Which is the MOST efficient way to provide the Developers with access?
Create an AWS Lambda function with an IAM role attached to it that has access to both accounts’ S3 buckets. Pull the logs from the production S3 bucket to the development S3 bucket.
Create IAM users for each Developer on the production account, and add the Developers to an IAM group that provides read-only access to the S3 log bucket.
Create an Amazon EC2 bastion host with an IAM role attached to it that has access to the production S3 log bucket, and then provision access for the Developers on the host.
Create a resource-based policy for the S3 bucket on the production account that grants access to the development account, and then delegate access in the development account.
Explanations:
Using AWS Lambda to move logs from the production S3 bucket to the development S3 bucket is not the most efficient way.
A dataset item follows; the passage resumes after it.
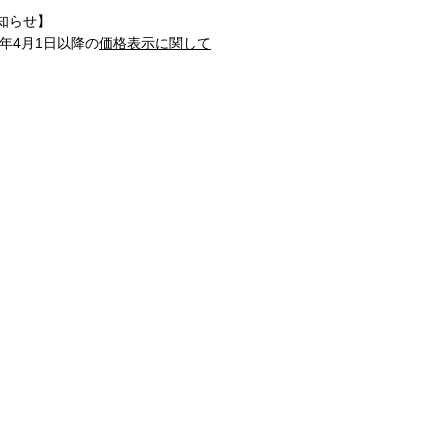
知らせ】
1年4月1日以降の
価格表示に関して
Lambda functions have execution limits and may incur additional costs and complexity for simple log viewing.
Creating IAM users for each Developer in the production account and managing access via an IAM group is cumbersome, and doesn’t scale well as there’s no need to directly create users in the production account.
Setting up an EC2 bastion host requires maintaining an instance, which is inefficient for a use case that only requires access to S3 logs. It introduces unnecessary complexity and operational overhead.
A resource-based policy on the S3 bucket in the production account is the most efficient and scalable way to grant cross-account access. This method allows developers in the development account to directly access the production logs without the need for extra IAM users or complex infrastructure.